Das Verflixte an den alten Spielen ist doch, dass man sie so in Erinnerung behält, als hätte man sie gestern erst angefangen. Mit irgendeinem coolen Trick schafft es der Kopf, die Grafik, den Ton und das komplette Spielgefühl von damals so zu konservieren, dass das Bild im Geiste ständig auf den jeweils aktuellen Stand der Technik gepatcht wird – bis man den geliebten Gruselklassiker dann mal wieder aus der Mottenkiste hervorholt und beim Anblick seiner schrecklich altmodischen Klötzchengrafik die Hände überm Kopf zusammenschlägt.
So ähnlich ging es mir jedenfalls, als ich für diese Vorschau noch mal Silent Hill 2 gespielt habe. Klar erkennt man da, warum der Horror-Oldie vor mehr als 20 Jahren wegweisend war: groteske Gestalten, die sich im Nebel verstecken, ein ebenso wehmütiger wie verstörender Soundtrack und natürlich eine Geschichte, die mehr mit Einem macht, als von genetisch kreierten Zombies zu erzählen. Das ist ja alles noch da.
Gleichzeitig ist das starre Panzersteuern aus der Vogelperspektive aber regelrecht unbequem und das müde Schwingen der Holzlatte eher albern als angsteinflößend.
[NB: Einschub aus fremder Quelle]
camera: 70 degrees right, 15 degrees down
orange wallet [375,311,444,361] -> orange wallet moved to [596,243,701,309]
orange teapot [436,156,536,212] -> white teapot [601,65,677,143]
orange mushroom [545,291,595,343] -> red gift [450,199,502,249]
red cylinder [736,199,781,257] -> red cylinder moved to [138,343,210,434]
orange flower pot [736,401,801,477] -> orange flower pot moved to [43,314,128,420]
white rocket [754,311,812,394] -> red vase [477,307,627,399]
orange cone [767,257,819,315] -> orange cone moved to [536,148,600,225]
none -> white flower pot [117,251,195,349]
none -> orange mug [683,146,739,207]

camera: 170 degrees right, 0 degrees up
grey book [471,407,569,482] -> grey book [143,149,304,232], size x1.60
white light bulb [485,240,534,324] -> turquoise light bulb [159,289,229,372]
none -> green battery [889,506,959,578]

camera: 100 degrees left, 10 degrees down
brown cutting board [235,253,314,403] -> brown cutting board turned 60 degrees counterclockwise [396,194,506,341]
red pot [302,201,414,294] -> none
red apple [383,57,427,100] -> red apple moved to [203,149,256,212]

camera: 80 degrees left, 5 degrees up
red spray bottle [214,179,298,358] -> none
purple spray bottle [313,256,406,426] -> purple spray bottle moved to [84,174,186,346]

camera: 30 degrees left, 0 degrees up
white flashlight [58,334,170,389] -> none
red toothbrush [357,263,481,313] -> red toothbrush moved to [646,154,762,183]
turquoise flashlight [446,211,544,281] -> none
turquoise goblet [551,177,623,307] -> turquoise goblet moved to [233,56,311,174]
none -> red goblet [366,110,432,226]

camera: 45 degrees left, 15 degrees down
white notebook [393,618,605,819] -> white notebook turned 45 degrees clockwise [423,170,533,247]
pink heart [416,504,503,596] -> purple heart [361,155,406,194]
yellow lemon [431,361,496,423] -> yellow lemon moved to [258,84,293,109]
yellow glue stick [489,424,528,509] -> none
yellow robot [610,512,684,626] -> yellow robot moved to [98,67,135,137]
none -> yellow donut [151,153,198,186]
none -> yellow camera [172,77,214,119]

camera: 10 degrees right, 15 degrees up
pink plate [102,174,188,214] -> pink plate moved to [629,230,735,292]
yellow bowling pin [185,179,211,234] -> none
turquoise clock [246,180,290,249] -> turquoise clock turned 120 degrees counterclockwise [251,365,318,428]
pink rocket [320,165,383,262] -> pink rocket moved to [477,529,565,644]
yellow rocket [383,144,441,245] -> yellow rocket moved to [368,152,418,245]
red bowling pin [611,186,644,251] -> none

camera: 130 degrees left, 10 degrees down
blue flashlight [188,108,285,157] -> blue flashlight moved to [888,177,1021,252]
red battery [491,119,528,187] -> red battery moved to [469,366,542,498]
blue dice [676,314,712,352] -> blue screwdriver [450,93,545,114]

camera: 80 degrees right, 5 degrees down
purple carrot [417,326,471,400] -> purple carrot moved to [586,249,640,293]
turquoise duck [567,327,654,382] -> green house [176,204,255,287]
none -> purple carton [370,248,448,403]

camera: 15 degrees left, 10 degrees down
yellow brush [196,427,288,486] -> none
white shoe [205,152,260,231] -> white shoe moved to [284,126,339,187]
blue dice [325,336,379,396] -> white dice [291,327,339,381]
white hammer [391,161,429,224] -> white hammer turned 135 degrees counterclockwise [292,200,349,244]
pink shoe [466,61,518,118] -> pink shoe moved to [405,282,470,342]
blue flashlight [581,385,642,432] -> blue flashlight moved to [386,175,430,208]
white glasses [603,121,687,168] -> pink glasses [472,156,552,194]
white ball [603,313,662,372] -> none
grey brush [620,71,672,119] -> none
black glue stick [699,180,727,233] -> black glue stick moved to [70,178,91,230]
Bei allem Respekt dafür fällt es nicht schwer zu erkennen, warum Konami seinen wegweisenden Klassiker dieser Tage neu auflegen lässt – von Bloober Team übrigens, das unter anderem für Layers of Fear und The Medium verantwortlich zeichnet.
Die Sache ist nämlich die: Auch gute Remakes beherrschen diesen Trick, die Grafik, den Ton und das komplette Spielgefühl von damals so zu konservieren, dass das erneuerte Spiel modernen Ansprüchen genügt. Und nachdem ich vier Stunden damit verbringen konnte, bin ich mir sicher, dass Silent Hill 2 ein solch gutes Remake werden könnte! Denkt an Dead Space, System Shock, Resident Evil 4 oder ähnliche Neuauflagen, die ihre Originale zwar verändern, gleichzeitig aber auf den ersten Blick noch als das gleiche Spiel erkennbar sind. In diese Kerbe schlägt auch Silent Hill 2.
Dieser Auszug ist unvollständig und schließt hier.